Unbridled opportunity, uncertainty awaits trucking: TCP

NASHVILLE, Tenn. – Is trucking rolling through another predictable cycle or do the next few years truly represent a "new beginning" for the industry?

That’s what Lana Batts and Richard Mikes of Transport Capital Partners ask in a new report that sums up the state of trucking over the last couple of years and examines where the industry is headed.

In a recap of recent market reports as well as their own 4Q Business Expectation Survey, the authors indicate that two-thirds of truckers are optimistic about the year ahead of expect volume and rate increases; average freight rates were still increasing for half the responding carriers; the mergers and acquisitions market that was constrained last year is moving to a higher level with 45 percent of the carriers indicating an interest in buying over the next 18 months.

However, even with the good news, the industry faces some very tough issues such as uncertain freight demand; tight industry capacity with a reduced tractor fleet; the effects of regulation on drivers, carriers and shippers; overall operating cost inflation such as double digit tire price increases; and fuel prices more than $3.50 per gallon.

Capacity:

It continues to tighten with bankruptcies, exporting of used equipment, and few new truck purchases, all making contributions. The reports highlights Avondale Partners‘ estimation that bankruptcies took 12 percent of gross capacity off the road while many trucking companies cut fleet size resulting in a net reduction of 15 percent.

ATA data suggests small fleet size shrunk 16 percent from its peak, while large fleets fell 13 percent.

Equipment Costs:

Annual cost increases for equipment in the last two decades has been around 7 percent per year, although most of the increases were incurred in the last decade as EPA mandated engine changes have added about $15,000 per truck coupled with poorer fuel economy and increased maintenance costs, the authors state.

"Clearly someone must pay the equipment bill as freight moves on truck assets that have to be owned by someone (obviously the brokers do not want to own while some carriers do not either preferring contractors)."

Contractors, meanwhile, have fled the industry without adequate compensation for their capital or labor. "The economic returns to capital must be there or capital will not flow to the industry long term. This was evidenced by the fleet downsizing of the last few years. Lenders who have been ‘burned’ by repossessions and bankruptcies are not likely to return without seeing solid earnings evidence."
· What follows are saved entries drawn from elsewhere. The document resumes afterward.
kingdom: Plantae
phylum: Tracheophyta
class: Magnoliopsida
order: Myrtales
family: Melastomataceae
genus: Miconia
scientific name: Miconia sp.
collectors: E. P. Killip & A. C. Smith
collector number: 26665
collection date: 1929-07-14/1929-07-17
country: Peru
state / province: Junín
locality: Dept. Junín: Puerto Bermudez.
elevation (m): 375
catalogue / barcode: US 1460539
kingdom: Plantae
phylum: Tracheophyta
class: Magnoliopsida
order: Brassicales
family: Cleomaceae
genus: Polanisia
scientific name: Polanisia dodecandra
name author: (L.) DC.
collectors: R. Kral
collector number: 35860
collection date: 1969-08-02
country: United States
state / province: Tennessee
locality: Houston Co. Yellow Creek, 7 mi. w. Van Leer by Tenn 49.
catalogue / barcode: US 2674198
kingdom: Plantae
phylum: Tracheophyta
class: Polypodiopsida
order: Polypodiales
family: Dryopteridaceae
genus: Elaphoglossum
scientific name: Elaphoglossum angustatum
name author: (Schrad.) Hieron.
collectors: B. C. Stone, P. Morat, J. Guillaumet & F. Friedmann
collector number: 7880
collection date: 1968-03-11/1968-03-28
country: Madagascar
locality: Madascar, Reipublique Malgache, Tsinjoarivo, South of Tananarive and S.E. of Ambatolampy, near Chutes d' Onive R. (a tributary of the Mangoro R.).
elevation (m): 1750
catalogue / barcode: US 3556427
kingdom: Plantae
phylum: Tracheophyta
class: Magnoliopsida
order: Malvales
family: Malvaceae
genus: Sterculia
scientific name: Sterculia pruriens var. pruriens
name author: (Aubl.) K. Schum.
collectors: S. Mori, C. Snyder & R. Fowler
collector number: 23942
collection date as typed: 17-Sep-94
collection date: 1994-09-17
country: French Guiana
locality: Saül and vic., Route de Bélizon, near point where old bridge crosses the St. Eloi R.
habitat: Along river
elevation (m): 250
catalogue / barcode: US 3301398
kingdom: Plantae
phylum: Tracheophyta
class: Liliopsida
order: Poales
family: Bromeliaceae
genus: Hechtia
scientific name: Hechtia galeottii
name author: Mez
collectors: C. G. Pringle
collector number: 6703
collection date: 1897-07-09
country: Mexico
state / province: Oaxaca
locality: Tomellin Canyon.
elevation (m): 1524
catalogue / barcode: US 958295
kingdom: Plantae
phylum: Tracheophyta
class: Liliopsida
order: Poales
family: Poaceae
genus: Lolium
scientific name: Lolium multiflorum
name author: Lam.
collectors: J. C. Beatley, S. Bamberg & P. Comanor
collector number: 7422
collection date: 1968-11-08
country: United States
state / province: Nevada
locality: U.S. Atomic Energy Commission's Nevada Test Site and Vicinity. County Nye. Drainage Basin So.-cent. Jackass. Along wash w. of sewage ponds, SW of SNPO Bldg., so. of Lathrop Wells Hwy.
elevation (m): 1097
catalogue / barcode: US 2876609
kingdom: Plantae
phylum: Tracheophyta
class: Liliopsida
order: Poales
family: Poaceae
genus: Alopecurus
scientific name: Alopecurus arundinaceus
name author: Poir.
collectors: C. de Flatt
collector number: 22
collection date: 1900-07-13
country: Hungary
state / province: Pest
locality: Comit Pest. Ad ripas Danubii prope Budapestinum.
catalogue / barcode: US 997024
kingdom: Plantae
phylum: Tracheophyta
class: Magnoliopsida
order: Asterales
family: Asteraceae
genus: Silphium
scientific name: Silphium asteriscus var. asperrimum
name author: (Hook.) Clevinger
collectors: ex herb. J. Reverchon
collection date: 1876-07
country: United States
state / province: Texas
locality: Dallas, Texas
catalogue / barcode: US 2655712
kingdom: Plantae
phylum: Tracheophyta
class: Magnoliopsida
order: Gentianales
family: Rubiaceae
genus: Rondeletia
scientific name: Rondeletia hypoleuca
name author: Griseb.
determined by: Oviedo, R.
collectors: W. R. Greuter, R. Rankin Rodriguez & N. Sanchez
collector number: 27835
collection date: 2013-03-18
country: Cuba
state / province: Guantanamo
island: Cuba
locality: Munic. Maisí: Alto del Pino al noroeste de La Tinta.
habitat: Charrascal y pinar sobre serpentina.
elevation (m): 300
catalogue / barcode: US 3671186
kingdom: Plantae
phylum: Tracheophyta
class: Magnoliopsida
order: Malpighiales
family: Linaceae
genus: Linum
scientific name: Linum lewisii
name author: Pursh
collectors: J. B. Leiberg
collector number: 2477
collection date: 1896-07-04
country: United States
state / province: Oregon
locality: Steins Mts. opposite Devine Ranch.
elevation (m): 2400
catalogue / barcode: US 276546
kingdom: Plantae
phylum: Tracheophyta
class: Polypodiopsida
As well, the recent upward trend in Class 8 purchases is not to expand but to replace as carriers face mounting maintenance costs and a looming driver shortage with an older fleet.

Regulatory Issues:

TCP surveys indicate 92 percent of the fleets are preparing for driver wage increases of up to 5 percent – "this is in spite of 9 percent-plus unemployment in the general economy."

CSA, specifically, has the biggest potential to remove drivers who do not meet the new guidelines. "We expect shippers will be gravitating away from marginal carriers as CSA is implemented and understood during 2011. This could take 2-5 percent of drivers off the road."

Hours of Service (HOS) regulations are less certain, but it’s been suggested that reducing driving hours from 11 to 10 coupled with other constraints "is keeping carriers scrambling."

Fleet utility could drop s much as 10 percent.

Fuel Costs:

"Rapidly rising fuel costs have an almost one-one correlation with trucking company bankruptcies," states the report.

The authors expect bankruptcies to increase, thus further driving out capacity.

"While for hire fleets have a plethora of fuel adjustment methods for dealing with rapidly rising fuel prices, they have varying degrees of success."

In essence, it is the rare carrier who can actually recover the brunt of fuel prices due to rates not based on actual miles traveled, but out of route miles and congestion, reefer fuel and day-to-day-increases."

TCP concludes that carriers are bringing these issues to the negotiating table as their pricing power increases to recoup these losses, resulting in rate increases of middle to upper single digits in the second half of 2011, plus equitable compensation for fuel.